NHPCO encourages its hospice members to diversify their business model and to look for opportunities to build palliative care services further upstream in the course of an illness. "We've offered a lot of resources including a community-based palliative care certificate program and a playbook to help them understand the basics of assessing need, diversifying reimbursement, and scaling up the model," Bishop said.
Will all of NHPCO's provider members be able to come along on this journey? "There's always an element of wait-and-see," Bishop said. "By offering a further-upstream tier of support, you can start having these conversations with patients earlier, building rapport, and helping them to understand their options."
Many patients at the end of life eventually will need the full complement of treatment, including from other members of the team: spiritual, social work, volunteer, and bereavement. "We don't want to lose that comprehensive hospice benefit but to provide for needed portions of it to be offered further upstream, because it's a beautiful model," Bishop said.
COVID-19 taught us the need to adapt and evolve, Acs added: "We saw that with the wider use of telehealth.
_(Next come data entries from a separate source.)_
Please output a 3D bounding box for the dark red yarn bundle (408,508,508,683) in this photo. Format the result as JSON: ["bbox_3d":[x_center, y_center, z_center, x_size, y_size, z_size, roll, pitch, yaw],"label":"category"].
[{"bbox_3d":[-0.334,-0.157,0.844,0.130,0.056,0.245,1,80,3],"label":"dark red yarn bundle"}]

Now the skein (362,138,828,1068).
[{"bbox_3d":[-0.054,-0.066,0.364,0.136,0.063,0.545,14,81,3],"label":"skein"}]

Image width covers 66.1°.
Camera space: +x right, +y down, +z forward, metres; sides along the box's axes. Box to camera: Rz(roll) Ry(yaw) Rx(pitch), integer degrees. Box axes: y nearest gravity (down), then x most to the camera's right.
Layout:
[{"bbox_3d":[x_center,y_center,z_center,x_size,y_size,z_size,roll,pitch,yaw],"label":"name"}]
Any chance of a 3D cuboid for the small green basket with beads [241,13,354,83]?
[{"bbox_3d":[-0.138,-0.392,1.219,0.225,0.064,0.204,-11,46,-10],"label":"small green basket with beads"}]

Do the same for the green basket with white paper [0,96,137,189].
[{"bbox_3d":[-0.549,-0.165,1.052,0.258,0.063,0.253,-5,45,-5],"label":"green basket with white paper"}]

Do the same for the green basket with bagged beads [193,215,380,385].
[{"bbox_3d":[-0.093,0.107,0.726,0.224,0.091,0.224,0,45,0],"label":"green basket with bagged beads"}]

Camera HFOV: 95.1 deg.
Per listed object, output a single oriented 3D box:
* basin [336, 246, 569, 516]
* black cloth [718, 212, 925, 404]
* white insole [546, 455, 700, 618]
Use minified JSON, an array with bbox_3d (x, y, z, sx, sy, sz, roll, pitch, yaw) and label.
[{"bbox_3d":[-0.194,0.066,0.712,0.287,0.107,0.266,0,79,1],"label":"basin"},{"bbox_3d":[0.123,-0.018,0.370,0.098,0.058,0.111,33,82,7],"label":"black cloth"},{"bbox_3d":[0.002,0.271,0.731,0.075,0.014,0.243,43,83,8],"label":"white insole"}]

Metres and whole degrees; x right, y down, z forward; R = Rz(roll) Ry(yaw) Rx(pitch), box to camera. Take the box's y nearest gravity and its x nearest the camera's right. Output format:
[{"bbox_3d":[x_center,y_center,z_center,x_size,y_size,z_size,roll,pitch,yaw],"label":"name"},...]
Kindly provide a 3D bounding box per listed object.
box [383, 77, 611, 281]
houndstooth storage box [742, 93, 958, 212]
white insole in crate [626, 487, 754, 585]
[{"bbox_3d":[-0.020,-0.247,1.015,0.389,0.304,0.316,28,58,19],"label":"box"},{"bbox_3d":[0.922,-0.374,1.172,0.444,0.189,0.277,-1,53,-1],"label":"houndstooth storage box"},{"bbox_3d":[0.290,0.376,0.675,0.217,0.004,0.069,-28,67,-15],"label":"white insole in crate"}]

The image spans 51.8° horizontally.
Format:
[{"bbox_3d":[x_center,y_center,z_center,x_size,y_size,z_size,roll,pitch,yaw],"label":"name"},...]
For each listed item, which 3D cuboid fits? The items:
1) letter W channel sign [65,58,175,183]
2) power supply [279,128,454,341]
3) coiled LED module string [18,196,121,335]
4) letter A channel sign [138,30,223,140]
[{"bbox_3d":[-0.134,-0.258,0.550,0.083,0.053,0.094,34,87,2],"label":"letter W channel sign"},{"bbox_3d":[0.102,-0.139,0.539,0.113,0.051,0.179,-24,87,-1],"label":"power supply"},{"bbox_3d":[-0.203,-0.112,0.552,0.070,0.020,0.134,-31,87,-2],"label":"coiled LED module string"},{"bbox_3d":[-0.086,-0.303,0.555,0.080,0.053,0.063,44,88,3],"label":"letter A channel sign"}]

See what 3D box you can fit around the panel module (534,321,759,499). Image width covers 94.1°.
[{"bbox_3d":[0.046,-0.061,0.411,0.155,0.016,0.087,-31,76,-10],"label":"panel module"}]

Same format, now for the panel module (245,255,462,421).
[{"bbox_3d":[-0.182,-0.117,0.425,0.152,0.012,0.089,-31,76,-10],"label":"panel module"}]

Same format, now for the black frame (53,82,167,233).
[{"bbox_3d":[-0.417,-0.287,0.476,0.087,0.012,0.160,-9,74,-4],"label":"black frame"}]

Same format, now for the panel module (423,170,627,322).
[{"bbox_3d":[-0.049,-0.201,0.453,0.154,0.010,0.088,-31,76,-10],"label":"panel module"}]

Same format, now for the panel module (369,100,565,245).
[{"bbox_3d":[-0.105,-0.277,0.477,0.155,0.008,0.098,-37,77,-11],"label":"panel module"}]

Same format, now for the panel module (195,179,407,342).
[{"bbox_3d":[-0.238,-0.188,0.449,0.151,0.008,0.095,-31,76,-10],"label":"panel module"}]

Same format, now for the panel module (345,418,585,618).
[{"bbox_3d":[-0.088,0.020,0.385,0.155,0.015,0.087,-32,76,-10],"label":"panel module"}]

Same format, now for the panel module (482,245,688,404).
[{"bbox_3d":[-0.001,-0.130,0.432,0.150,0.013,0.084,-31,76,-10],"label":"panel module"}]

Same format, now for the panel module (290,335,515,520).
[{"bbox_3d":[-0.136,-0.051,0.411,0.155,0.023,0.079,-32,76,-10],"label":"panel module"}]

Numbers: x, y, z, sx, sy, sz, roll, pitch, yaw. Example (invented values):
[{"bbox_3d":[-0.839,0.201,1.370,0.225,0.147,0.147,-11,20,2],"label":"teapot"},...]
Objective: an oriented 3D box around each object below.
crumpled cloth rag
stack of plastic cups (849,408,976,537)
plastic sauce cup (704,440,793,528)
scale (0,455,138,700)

We want to encourage our folks to evolve with the rest of the system and, regardless of size, geography, or tax status, to engage in palliative care services further upstream," she said.
"I'm a hospice CMO. I believe in hospice," said Patel. "I don't believe we should tear the hospice benefit apart. It's been a stable, consistent model that has supported so much good care."
Coté, too, intends to keep working on making hospice better: "The public in general still loves hospice, even with the bad press. Other doctors say to us, 'You do such great work.' It's such an affectionate reaction to something people say they don't want."
- Abt Associates. Evaluation of Medicare Care Choices Model—Annual Report 3. https://innovation.cms.gov/data-and-reports/2020/mccm-thirdannrpt. Published October 2020. Accessed June 2020.
- Mor V, Wagner TH, Levy C, et al. Association of expanded VA hospice care with aggressive care and cost for veterans with advanced lung cancer. JAMA Oncol. 2019 Jun 1;5(6):810–816.
Larry Beresford is a medical journalist in Oakland, CA, with a strong interest in hospice and palliative care.